EXERCISE PROMPT:
Out of the records below, copy all lines in which the word "down" occurs.

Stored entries
----------
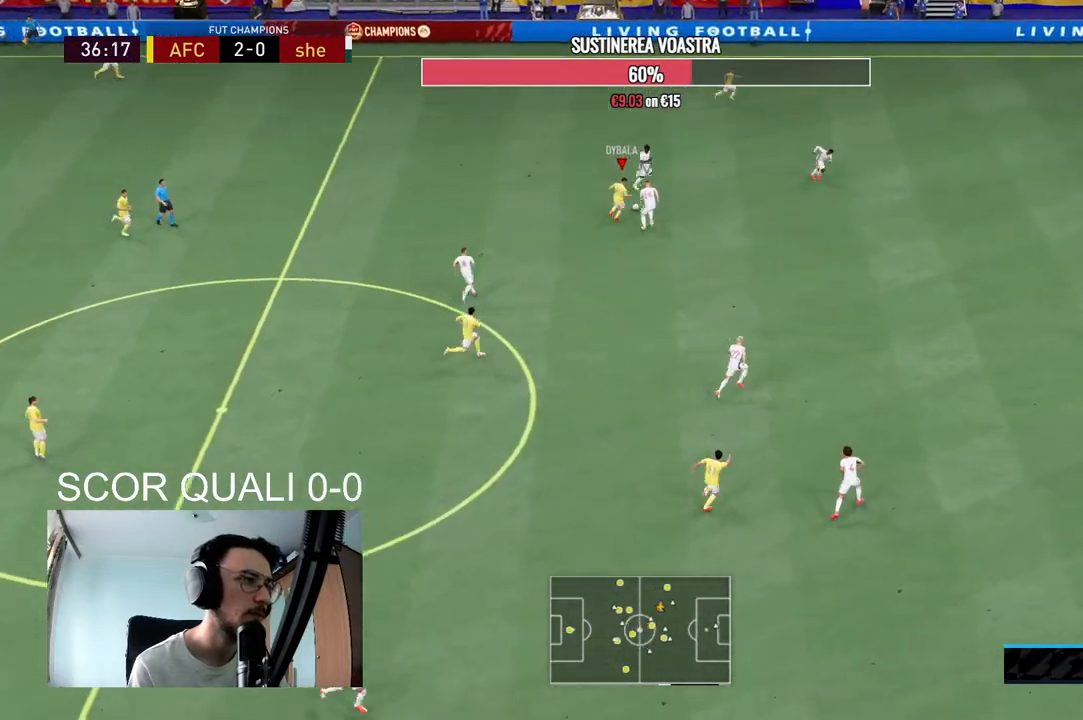
{"buttons": [], "left_stick": "left", "right_stick": "center", "events": [[267, "right_stick", "center"], [300, "left_stick", "up-left"], [433, "left_stick", "left"]]}
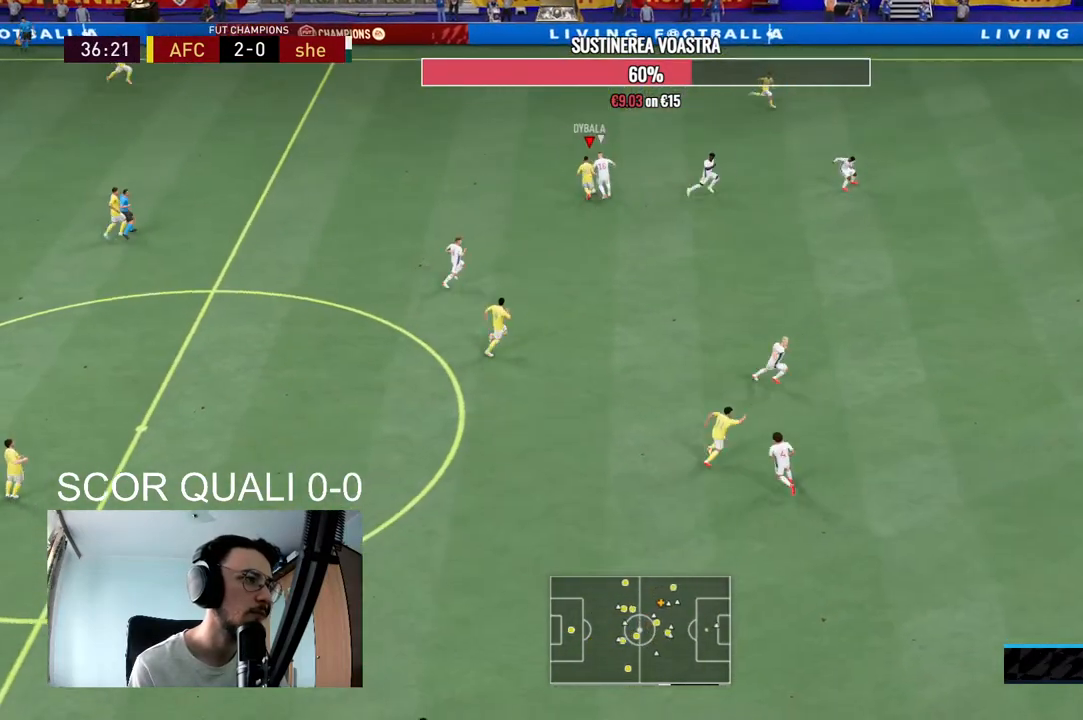
{"buttons": [], "left_stick": "down-left", "right_stick": "center", "events": [[133, "A", "down"], [267, "A", "up"], [333, "left_stick", "down-left"]]}
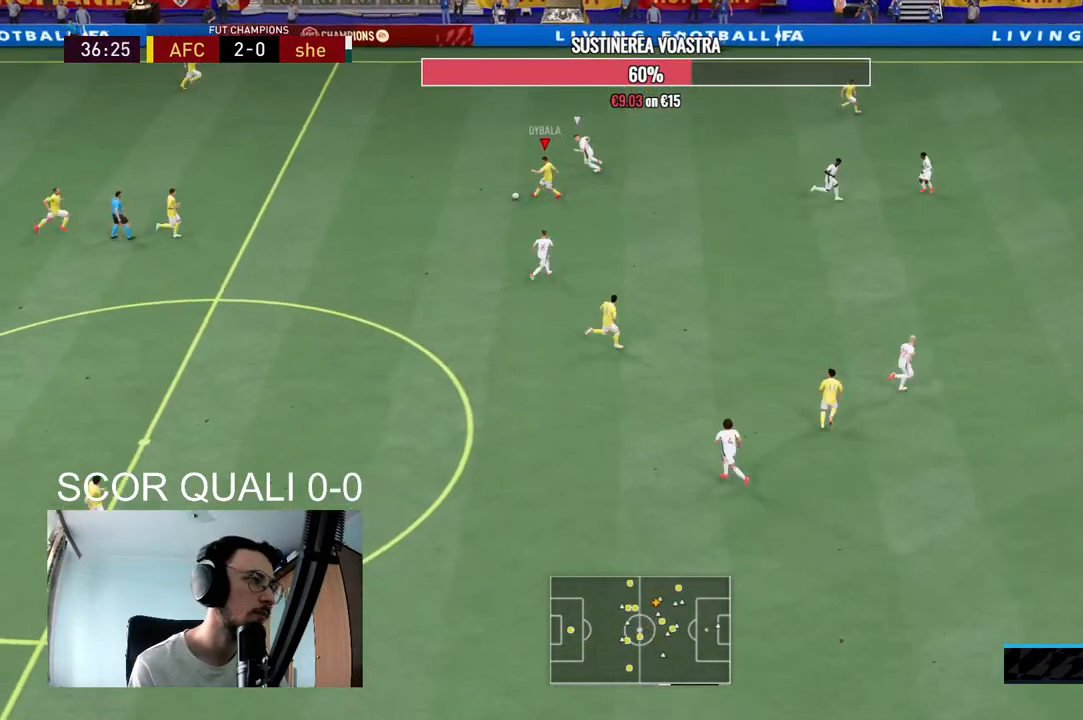
{"buttons": ["A"], "left_stick": "down", "right_stick": "center", "events": [[167, "left_stick", "center"], [233, "R2", "down"], [367, "left_stick", "down"], [500, "A", "down"], [500, "R2", "up"]]}
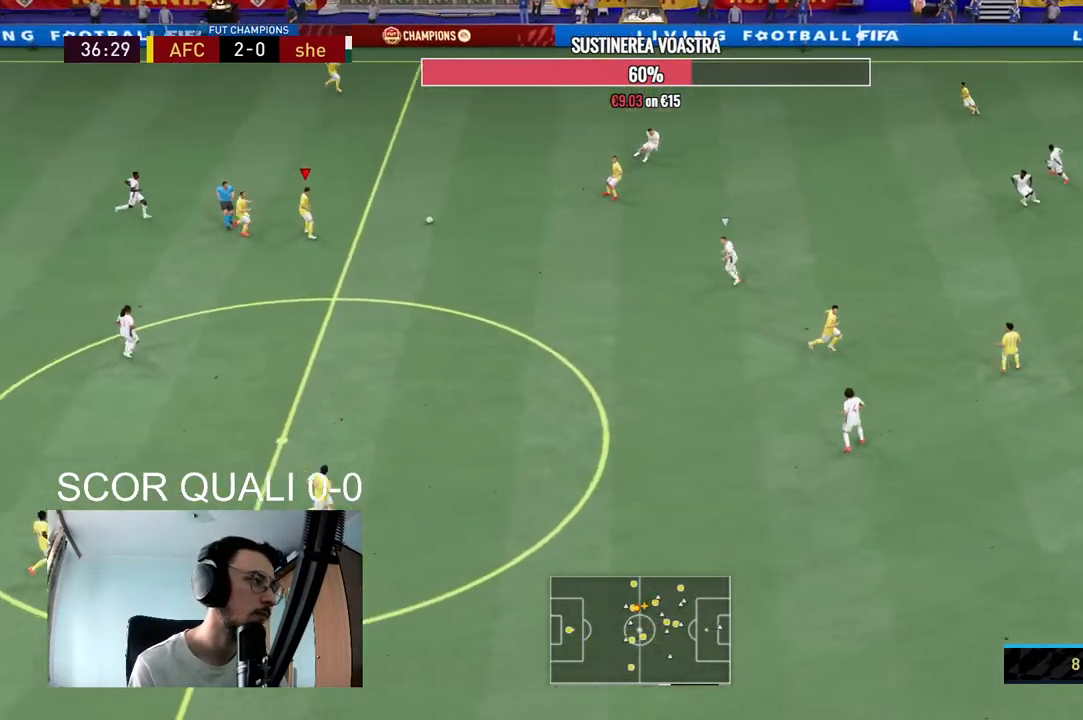
{"buttons": [], "left_stick": "center", "right_stick": "center", "events": [[33, "R1", "down"], [200, "A", "up"], [467, "R1", "up"], [500, "left_stick", "center"]]}
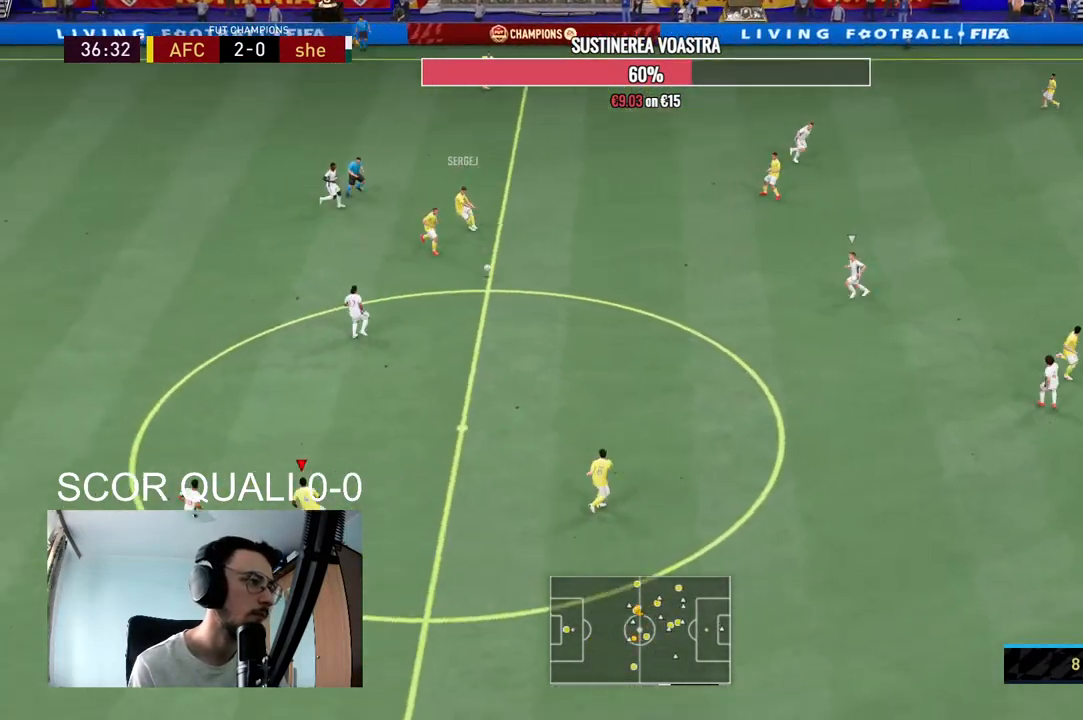
{"buttons": [], "left_stick": "right", "right_stick": "center", "events": [[233, "R2", "down"], [233, "left_stick", "right"], [467, "R2", "up"]]}
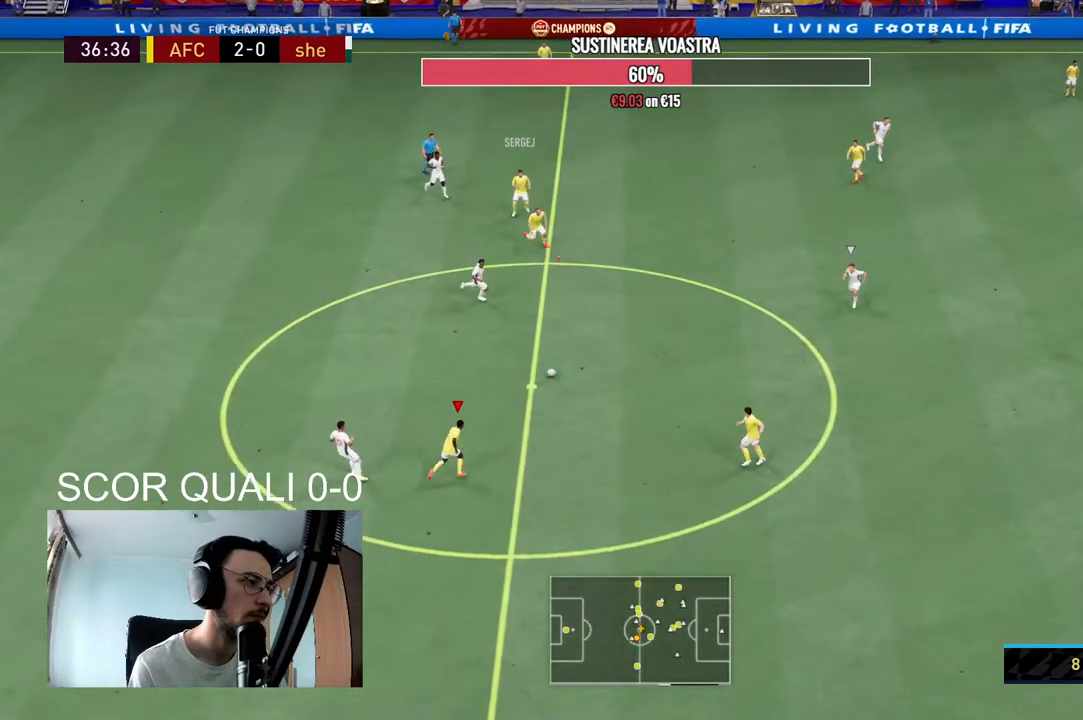
{"buttons": [], "left_stick": "down-right", "right_stick": "center", "events": [[33, "A", "down"], [167, "A", "up"], [433, "left_stick", "down-right"]]}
----------
EXERCISE SOLUTION:
{"buttons": [], "left_stick": "down-left", "right_stick": "center", "events": [[133, "A", "down"], [267, "A", "up"], [333, "left_stick", "down-left"]]}
{"buttons": ["A"], "left_stick": "down", "right_stick": "center", "events": [[167, "left_stick", "center"], [233, "R2", "down"], [367, "left_stick", "down"], [500, "A", "down"], [500, "R2", "up"]]}
{"buttons": [], "left_stick": "center", "right_stick": "center", "events": [[33, "R1", "down"], [200, "A", "up"], [467, "R1", "up"], [500, "left_stick", "center"]]}
{"buttons": [], "left_stick": "right", "right_stick": "center", "events": [[233, "R2", "down"], [233, "left_stick", "right"], [467, "R2", "up"]]}
{"buttons": [], "left_stick": "down-right", "right_stick": "center", "events": [[33, "A", "down"], [167, "A", "up"], [433, "left_stick", "down-right"]]}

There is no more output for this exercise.